■ DATA TO USE
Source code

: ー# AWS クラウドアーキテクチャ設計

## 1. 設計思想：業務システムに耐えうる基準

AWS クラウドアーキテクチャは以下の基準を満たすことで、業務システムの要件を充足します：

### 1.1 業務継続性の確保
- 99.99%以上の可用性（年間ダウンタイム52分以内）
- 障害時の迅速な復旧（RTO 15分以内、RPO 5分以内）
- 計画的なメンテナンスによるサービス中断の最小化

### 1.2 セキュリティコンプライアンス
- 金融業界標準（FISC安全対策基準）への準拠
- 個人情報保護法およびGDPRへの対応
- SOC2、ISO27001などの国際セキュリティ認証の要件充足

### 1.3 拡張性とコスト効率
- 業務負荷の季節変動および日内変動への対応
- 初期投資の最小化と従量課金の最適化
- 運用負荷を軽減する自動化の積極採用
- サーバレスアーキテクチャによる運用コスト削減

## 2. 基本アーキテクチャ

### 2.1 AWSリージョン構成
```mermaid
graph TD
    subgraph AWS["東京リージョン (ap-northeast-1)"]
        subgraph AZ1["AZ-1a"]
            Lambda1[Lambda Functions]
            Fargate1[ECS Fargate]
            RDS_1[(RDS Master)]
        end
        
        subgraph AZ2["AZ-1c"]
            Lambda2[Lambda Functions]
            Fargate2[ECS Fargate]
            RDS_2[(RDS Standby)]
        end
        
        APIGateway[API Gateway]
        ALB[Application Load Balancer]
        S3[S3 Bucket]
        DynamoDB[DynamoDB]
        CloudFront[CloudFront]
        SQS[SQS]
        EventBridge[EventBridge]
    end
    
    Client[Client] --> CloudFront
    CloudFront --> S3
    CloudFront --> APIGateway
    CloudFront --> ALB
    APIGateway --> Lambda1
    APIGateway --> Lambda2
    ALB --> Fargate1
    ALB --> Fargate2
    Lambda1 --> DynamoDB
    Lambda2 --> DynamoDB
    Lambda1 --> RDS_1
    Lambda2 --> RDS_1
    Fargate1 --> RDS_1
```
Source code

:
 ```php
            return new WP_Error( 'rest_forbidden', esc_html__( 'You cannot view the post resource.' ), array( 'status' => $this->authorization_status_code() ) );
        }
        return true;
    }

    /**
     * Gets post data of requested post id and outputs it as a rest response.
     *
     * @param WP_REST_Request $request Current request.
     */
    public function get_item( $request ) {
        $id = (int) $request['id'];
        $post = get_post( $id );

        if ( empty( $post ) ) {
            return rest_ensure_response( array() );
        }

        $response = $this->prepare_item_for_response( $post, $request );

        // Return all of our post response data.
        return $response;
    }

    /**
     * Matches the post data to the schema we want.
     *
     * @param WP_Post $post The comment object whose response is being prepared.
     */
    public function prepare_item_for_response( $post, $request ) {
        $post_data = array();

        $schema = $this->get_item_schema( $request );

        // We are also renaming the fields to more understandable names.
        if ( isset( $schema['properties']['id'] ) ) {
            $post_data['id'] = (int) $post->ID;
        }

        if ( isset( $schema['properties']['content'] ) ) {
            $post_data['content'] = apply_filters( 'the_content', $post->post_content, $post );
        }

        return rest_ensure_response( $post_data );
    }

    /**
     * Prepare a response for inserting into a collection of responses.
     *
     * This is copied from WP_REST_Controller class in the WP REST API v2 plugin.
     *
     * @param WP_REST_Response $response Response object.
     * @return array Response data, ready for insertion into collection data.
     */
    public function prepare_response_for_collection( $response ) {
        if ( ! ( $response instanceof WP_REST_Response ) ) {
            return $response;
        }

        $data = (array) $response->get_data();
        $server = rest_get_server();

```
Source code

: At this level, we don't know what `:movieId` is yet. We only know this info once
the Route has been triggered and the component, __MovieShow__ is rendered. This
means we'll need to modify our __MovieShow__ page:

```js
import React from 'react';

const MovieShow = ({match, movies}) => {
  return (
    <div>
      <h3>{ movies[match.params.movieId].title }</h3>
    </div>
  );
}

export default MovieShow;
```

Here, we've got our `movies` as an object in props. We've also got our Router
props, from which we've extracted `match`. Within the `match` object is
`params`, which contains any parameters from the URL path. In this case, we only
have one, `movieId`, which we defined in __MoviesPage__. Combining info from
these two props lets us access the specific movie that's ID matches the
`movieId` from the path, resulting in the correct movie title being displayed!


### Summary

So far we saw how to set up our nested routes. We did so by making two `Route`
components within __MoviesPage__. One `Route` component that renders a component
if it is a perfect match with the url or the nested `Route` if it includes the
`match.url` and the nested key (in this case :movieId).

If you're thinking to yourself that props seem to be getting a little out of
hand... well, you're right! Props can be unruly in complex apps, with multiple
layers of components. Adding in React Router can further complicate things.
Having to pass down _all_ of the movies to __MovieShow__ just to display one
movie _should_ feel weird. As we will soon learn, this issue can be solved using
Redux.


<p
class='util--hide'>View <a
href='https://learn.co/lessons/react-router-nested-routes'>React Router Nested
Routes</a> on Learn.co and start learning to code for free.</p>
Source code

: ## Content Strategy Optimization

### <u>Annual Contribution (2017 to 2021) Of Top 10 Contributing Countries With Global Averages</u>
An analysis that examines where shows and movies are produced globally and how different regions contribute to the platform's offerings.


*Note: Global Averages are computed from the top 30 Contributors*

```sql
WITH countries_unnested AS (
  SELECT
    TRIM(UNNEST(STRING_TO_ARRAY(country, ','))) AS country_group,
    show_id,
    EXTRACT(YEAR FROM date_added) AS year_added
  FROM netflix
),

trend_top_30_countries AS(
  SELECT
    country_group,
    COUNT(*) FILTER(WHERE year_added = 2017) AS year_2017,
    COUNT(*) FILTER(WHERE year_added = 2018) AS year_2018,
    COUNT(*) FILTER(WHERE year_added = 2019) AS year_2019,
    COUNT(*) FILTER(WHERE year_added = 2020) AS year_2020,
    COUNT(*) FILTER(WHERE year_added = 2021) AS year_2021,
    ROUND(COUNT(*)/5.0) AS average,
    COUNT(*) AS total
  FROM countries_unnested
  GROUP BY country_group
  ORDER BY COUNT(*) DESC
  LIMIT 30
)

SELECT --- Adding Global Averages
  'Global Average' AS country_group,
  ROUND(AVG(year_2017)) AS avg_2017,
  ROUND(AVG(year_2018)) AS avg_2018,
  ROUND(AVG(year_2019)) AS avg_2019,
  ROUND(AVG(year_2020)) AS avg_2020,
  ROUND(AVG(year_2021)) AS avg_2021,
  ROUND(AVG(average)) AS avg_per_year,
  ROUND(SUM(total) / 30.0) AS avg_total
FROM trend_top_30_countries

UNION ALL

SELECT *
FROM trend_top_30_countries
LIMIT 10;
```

■ WHAT THIS TASK INVOLVES
Where a line above contains the word "also", show that line.

■ ANSWER TO THIS TASK
        // We are also renaming the fields to more understandable names.
Here, we've got our `movies` as an object in props. We've also got our Router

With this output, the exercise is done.